A continued reliance on fossil fuels will see the world's most populous region face prolonged heat waves, rising sea levels, and changing rainfall patterns that will disrupt the ecosystem, damage livelihoods and possibly even cause wars, it said.
"Unabated climate change threatens to undo many of the development advancements of the last decades, not least by incurring high economic losses," the report from the Manila-based bank said.
By the end of the century, parts of the continent could see mean temperatures shoot up to eight degrees Celsius above pre-industrial levels, as the global mean temperature rises by half that, it added.
"A business-as-usual scenario will lead to disastrous climate impacts for the people of Asia and the Pacific, especially for poor and vulnerable populations," it said.

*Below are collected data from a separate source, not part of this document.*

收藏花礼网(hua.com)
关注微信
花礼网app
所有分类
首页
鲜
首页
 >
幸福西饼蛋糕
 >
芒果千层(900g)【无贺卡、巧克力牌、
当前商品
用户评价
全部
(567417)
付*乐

But it said the region could avert disaster by shifting to renewable energy sources.
The 2015 Paris climate accord commits nations to keep global temperatures well below 2.0 degrees Celsius (3.6 Fahrenheit) above pre-industrial times.
While a 2 degrees Celsius rise will be difficult to manage, "one can assume that a 4 degrees Celsius increase would lead to humanitarian disasters in many nations and result in unmanageable migration flows or locked-in populations", the report said.
Asia as a whole would see sea levels rise by 1.4 metres (4.6 feet) within this century, nearly twice the projected increase under the Paris deal, and face more destructive cyclones, it said.
In this scenario, the report said the region's coral reef systems would collapse from mass bleaching, with severe consequences for fisheries and tourism.
Melting Asian glaciers would cause both floods and water shortages, disrupting agriculture, and increase dependence on rainfall to meet water needs.
The impact of such changes on access to energy and natural resources were all potential powderkegs for conflict, it said.
The study projects additional heat-related deaths of nearly 52,000 elderly people across the region annually by the 2050s, nearly 8,000 extra diarrhoeal deaths in South Asia, and some 10,000 more malaria and dengue deaths in Asia.
Asia's global economic links mean that extreme climate events could disrupt supply chains not only in the region but also in the rest of the world, it warned.
Despite stunning economic growth that saw Asian per capita incomes rise 10-fold in the past 25 years, it remains home to the majority of the world's poor, the ADB said.
This, along with the fact that a large share of its population inhabit low-lying coastlines, has made the world's largest continent "particularly vulnerable" to climate change.
Myanmar, the Philippines, Bangladesh, Vietnam, Pakistan, and Thailand are among the world's top 10 countries most affected by extreme weather events, it said.
The ADB vowed in 2015 to double its climate finance mitigation investments to $6 billion by 2020, including $2 billion to help countries shift to renewable energy.